Mr. Francois: If a Government had enshrined in law the guarantee that any future transfer of powers in a treaty would be put to the British people in a referendum-if that had been put on the statute book-and if such a treaty was introduced and an individual felt that the Government were trying to wriggle out of their referendum commitments, that individual would have recourse to law in the courts. My right hon. and learned Friend makes an important point. That would help to give this amendment teeth and it is all the more important, therefore, to put it on the statute book.
Mr. Davey: Will the hon. Gentleman explain the difference between a statutory protection and a constitutional protection? It seems to me that a statutory protection such as that which he and his hon. Friends wish to introduce could be overturned by a Government, who could change the law. It therefore cannot be said to be enshrined and cannot be a lock, as he is trying to suggest.
Mr. Francois: Given what has happened in the past few years, if this provision were to be put into law and a Government attempted to remove the provision, I think that the British people's reaction would be very severe. I throw that question back to the hon. Gentleman, and I shall listen carefully to what he has to say in his speech. As we want to try to amend the law tonight, I want to hear him say that the Liberal Democrats support the amendment and that they will never seek to overturn it. I want to hear that from the Minister, too, given what has happened in our country in the last couple of years and given the need to restore public trust in politics. I always listen to speeches made by the hon. Member for Kingston and Surbiton very carefully, but I shall listen with especial care tonight to see whether he will give, on behalf of his party, a commitment that his party would support the amendment and, if it is passed, that they would never seek to overturn it.
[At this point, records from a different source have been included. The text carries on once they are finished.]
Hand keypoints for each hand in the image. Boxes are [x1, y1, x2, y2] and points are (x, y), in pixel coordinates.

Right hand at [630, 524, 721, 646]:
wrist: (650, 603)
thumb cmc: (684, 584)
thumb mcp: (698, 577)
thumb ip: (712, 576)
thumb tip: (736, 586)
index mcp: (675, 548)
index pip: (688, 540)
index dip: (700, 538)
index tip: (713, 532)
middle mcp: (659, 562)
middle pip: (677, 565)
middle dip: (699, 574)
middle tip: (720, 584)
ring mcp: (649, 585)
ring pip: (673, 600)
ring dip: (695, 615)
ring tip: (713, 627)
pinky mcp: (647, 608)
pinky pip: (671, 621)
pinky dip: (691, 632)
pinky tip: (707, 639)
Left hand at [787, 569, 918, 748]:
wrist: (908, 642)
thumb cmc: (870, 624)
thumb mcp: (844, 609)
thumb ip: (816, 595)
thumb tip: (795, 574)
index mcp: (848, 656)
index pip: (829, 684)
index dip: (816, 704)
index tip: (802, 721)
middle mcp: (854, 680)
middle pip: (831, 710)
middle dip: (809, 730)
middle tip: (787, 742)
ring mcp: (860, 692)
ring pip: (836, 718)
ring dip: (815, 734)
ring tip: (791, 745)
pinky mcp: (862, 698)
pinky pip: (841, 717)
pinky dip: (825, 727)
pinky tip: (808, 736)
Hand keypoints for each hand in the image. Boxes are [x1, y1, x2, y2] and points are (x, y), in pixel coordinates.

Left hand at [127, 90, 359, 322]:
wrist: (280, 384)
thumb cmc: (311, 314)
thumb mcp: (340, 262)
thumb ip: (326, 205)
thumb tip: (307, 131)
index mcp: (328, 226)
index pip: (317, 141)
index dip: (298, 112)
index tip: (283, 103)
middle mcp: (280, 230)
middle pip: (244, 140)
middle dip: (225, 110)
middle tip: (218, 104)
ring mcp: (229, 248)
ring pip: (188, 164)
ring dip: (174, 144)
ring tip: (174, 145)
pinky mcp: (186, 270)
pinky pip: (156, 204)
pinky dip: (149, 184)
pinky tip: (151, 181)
If these amendments are not passed today-this brings me back to the earlier question asked from the Liberal Democrat Benches by the hon. Member for Harrogate and Knaresborough-an incoming Conservative Government would introduce their own legislation by amending the European Communities Act 1972 to ensure that this referendum lock is enshrined in law. Nevertheless, I commend the amendment to the House and hope that the Liberal Democrats and the Labour party will join us in voting for it, thus helping to restore, in some part at least, trust in politics among the British people.